After that it really is just a case of getting out there and running until you can’t (and walking the rest of the way) (until you’re running more than you can walk). There are programmes and apps and websites, and pinterest pins providing all sorts of advice but the one piece of advice that worked for me when I was swimming training is it doesn’t matter how much or how little you do so long as you do. Regularity matters. I haven’t got this sorted yet but I get other exercise during the week so from a pure exercise point of view, I’m moving and it’s feeding into the running.
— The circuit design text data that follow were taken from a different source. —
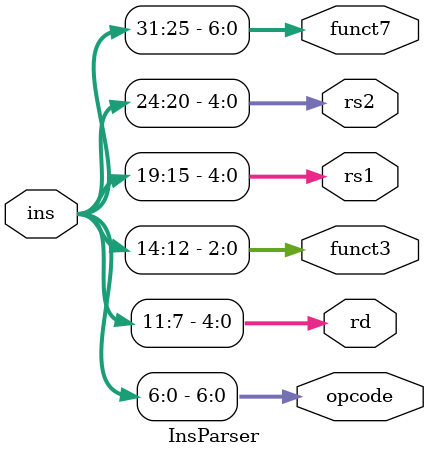
<source format=v>
`timescale 1ns / 1ps


module InsParser(
    input [31:0]ins,
    output [6:0]opcode,
    output [4:0]rd,
    output [2:0]funct3,
    output [4:0]rs1,
    output [4:0]rs2,
    output [6:0]funct7
    );
    
    begin 
    assign opcode = ins[6:0];
    assign rd = ins[11:7];
    assign funct3 = ins[14:12];
    assign rs1 = ins[19:15];
    assign rs2 = ins[24:20];
    assign funct7 = ins[31:25];
    end
endmodule
</source>
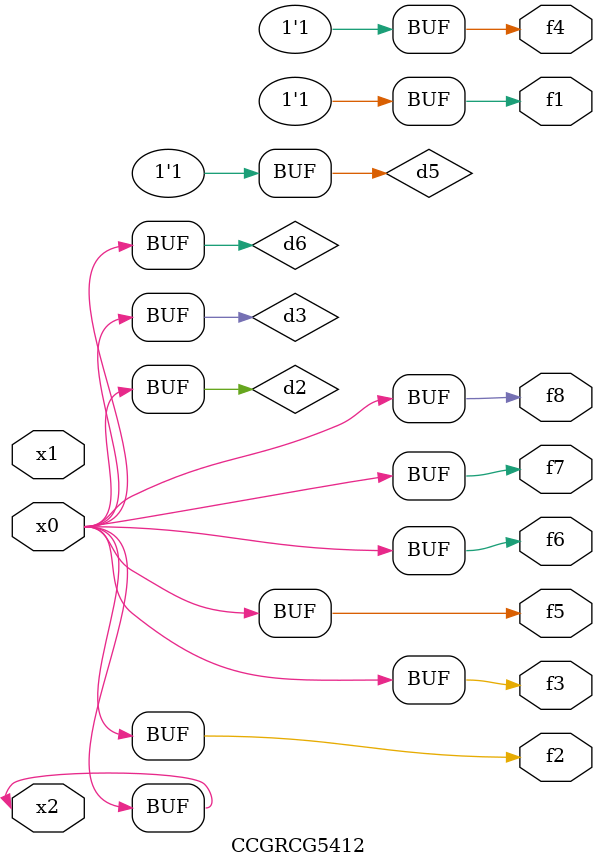
<source format=v>
module CCGRCG5412(
	input x0, x1, x2,
	output f1, f2, f3, f4, f5, f6, f7, f8
);

	wire d1, d2, d3, d4, d5, d6;

	xnor (d1, x2);
	buf (d2, x0, x2);
	and (d3, x0);
	xnor (d4, x1, x2);
	nand (d5, d1, d3);
	buf (d6, d2, d3);
	assign f1 = d5;
	assign f2 = d6;
	assign f3 = d6;
	assign f4 = d5;
	assign f5 = d6;
	assign f6 = d6;
	assign f7 = d6;
	assign f8 = d6;
endmodule

</source>
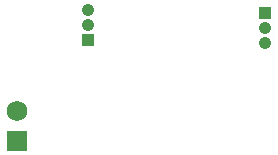
<source format=gbs>
G04*
G04 #@! TF.GenerationSoftware,Altium Limited,Altium Designer,25.2.1 (25)*
G04*
G04 Layer_Color=16711935*
%FSLAX44Y44*%
%MOMM*%
G71*
G04*
G04 #@! TF.SameCoordinates,E59C81FF-183B-4B4C-A30A-65E7F72278B8*
G04*
G04*
G04 #@! TF.FilePolarity,Negative*
G04*
G01*
G75*
%ADD15C,1.7532*%
%ADD16R,1.7532X1.7532*%
%ADD17R,1.0500X1.0500*%
%ADD18C,1.0500*%
D15*
X30000Y150000D02*
D03*
D16*
Y124600D02*
D03*
D17*
X240000Y232700D02*
D03*
X90000Y210000D02*
D03*
D18*
X240000Y220000D02*
D03*
Y207300D02*
D03*
X90000Y222700D02*
D03*
Y235400D02*
D03*
M02*

</source>
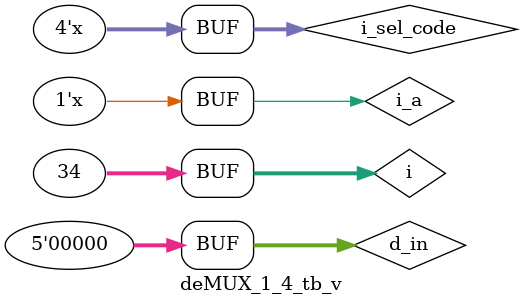
<source format=v>

`timescale 1ms/1ms



module deMUX_1_4_tb_v;
  
  reg  i_a;
  reg  [3:0] i_sel_code;
  wire [3:0] o_code;
  
  // reg i_a, i_sel_code, o_code, i_d;
  reg [4:0] d_in = 5'b00000;
  integer i;
  
  // duv port map options:
  deMUX_1_4_v duv (.i_a(i_a), .i_sel_code(i_sel_code), .o_code(o_code)); 
  
  //procedure statement
  initial begin
      
      for (i = 0 ; i < 34 ; i = i + 1) begin
        #1000 i_sel_code[0] = d_in[0];
              i_sel_code[1] = d_in[1];
              i_sel_code[2] = d_in[2];
              i_sel_code[3] = d_in[3];
              i_a           = d_in[4];

        // i_sel_code[0] = d_in[1]; o_code = d_in[2]; i_d = d_in[3]; o_codes = d_in[4]; i_n_cs_0 = d_in[5]; ;
        d_in = d_in + 1;
      end
          
    end

endmodule












</source>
If you are a child of the modern era and possess a smartphone, the chances are, you will also want to figure out how best to start tracking your progress. I have two plans of attack here. I have Google Fit tracking my movement all the time. I also use Runkeeper as a more specialised app. So far, they tend not to agree. I also lie and tell Runkeeper I am walking because let’s be honest, right now March 2017. I walk more than run (the objective is to change that of course). Today Google said I did 5.05km and Runkeeper said I did 4.6. They also didn’t agree on the average pace for obvious reasons; they were dividing differences by the same amount of time. So the difference is plus or minus 10%. I can live with that more or less. For now, anyway. What I can see is an improvement over last week which is good. Since I don’t trust one of today’s Runkeeper splits, I’m not going to be totally surprised if next week, it falls back a little.
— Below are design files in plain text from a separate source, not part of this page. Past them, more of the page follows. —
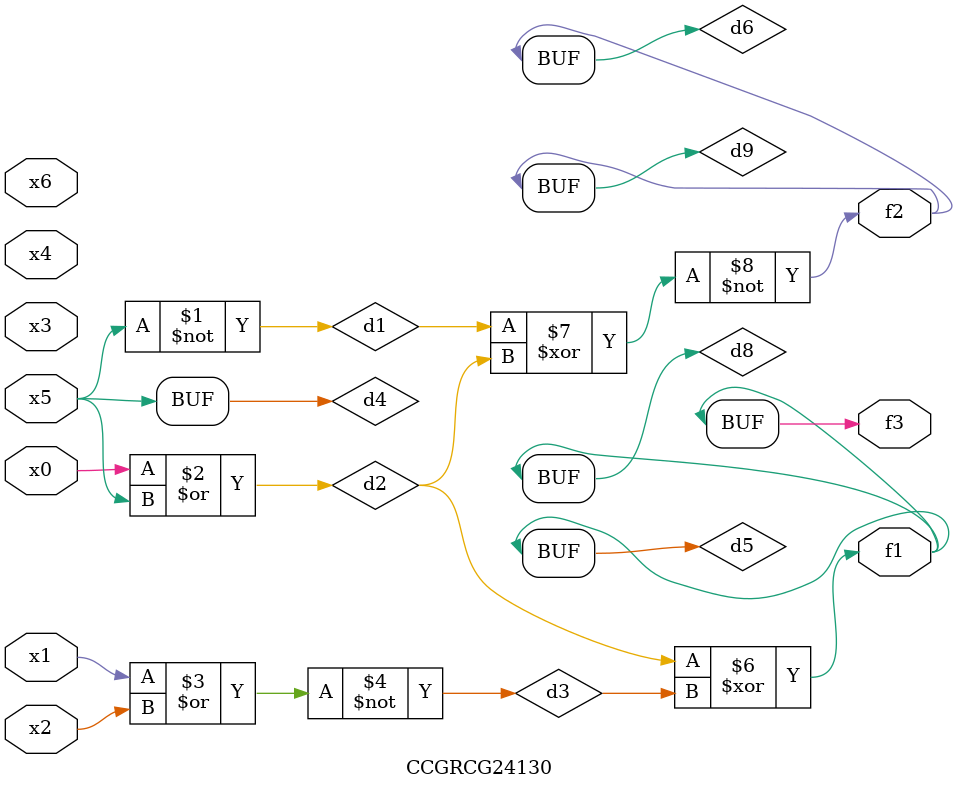
<source format=v>
module CCGRCG24130(
	input x0, x1, x2, x3, x4, x5, x6,
	output f1, f2, f3
);

	wire d1, d2, d3, d4, d5, d6, d7, d8, d9;

	nand (d1, x5);
	or (d2, x0, x5);
	nor (d3, x1, x2);
	xnor (d4, d1);
	xor (d5, d2, d3);
	xnor (d6, d1, d2);
	not (d7, x4);
	buf (d8, d5);
	xor (d9, d6);
	assign f1 = d8;
	assign f2 = d9;
	assign f3 = d8;
endmodule

</source>
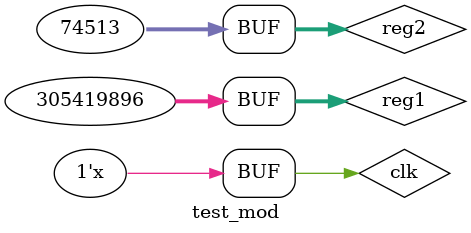
<source format=v>
module test_mod;
	
	
	
	reg clk;
	reg [31:0] reg1,reg2;
	wire [31:0] t;	

always  
	#5 clk = ~clk;
	

	mod dut(.clk(clk), .t(t), .reg1(reg1), .reg2(reg2));

initial begin
reg1 <= 32'h12345678;
reg2 <= 32'h00012311;

clk <= 0;

	
end	

endmodule


</source>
Most of my life, when i have gotten interested in something, I tend to do quite a bit of reading about it. I’m somewhat disappointed by a lot of what comes to me from running reading. On more than a few times, I have come across different articles talking about how horrible running is, and that running is not fun. I find that sad. I think if you’re going to spend a lot of your time doing something – and we have so little free time – it’s worth finding a way to enjoy it. I really don’t know how much of my training run is actual running at the moment and it’s not enough for Google Fit to identify it as such – but the small stretches of running I have done, have really put a smile on my face. We don’t do these things on sufferance or at least we shouldn’t. I used to swim 1600M three times a week and it was a hard journey to get to the point where I could string those 64 lengths together. But I never hated swimming. Some strokes could be harder than others but au fond, the main reason I kept on going back was not to tell people “I can swim 1600m”, but because I actually liked doing it. It can be hard enough to keep doing something you like doing because Real Life. Doing something you actively don’t find fun strikes me as wasted opportunity. There will be days it’s harder than others because oh, it’s raining, you’re a few days’ shy of your period.
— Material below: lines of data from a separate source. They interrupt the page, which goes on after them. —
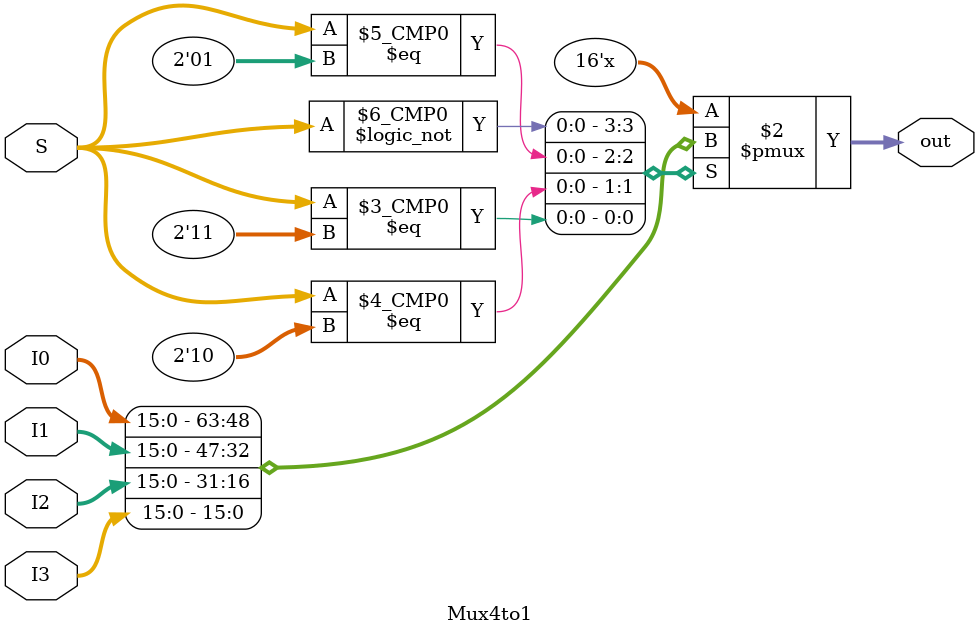
<source format=v>

module Mux4to1 ( I0, I1, I2, I3, S, out);

	parameter bit_size = 16;

	input [bit_size-1:0] I0;
	input [bit_size-1:0] I1;
	input [bit_size-1:0] I2;
	input [bit_size-1:0] I3;
	input [1:0] S;

	output [bit_size-1:0] out;
	reg [bit_size-1:0] out;
	
	always@ (*) begin
	  	out = 0;
		case (S)
			0 : out[bit_size-1:0] = I0[bit_size-1:0];
			1 : out[bit_size-1:0] = I1[bit_size-1:0];
			2 : out[bit_size-1:0] = I2[bit_size-1:0];
			3 : out[bit_size-1:0] = I3[bit_size-1:0];    
		endcase
		
	end
	
endmodule


</source>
People run for different reasons. Have different motivations. I know people who run to do road races. Other people run for the hell of it. I know a couple of people who have trained to do marathons. Some people run with friends (Runkeeper will nag you about this by the way). I run on my own, listening to music, listening to the five minute reports of how I am doing. I’m not sure how I’d feel about running with someone else. Particularly at the moment when the running bit of things is erratic and limited. Sometimes you need space to grow.

My hope is that come September, I will be fit enough to go for short runs in the mountains in Switzerland. What I really want to do with this is not run road races with lots of people but to run in beautiful places. I have a yen to go back to Zermatt this year, preferably before it snows, and run around there a bit, and then paint or draw when I’m not moving. I have six months to get there. In the meantime, I get to run around a rather picturesque part of Luxembourg and see the turning of the year here.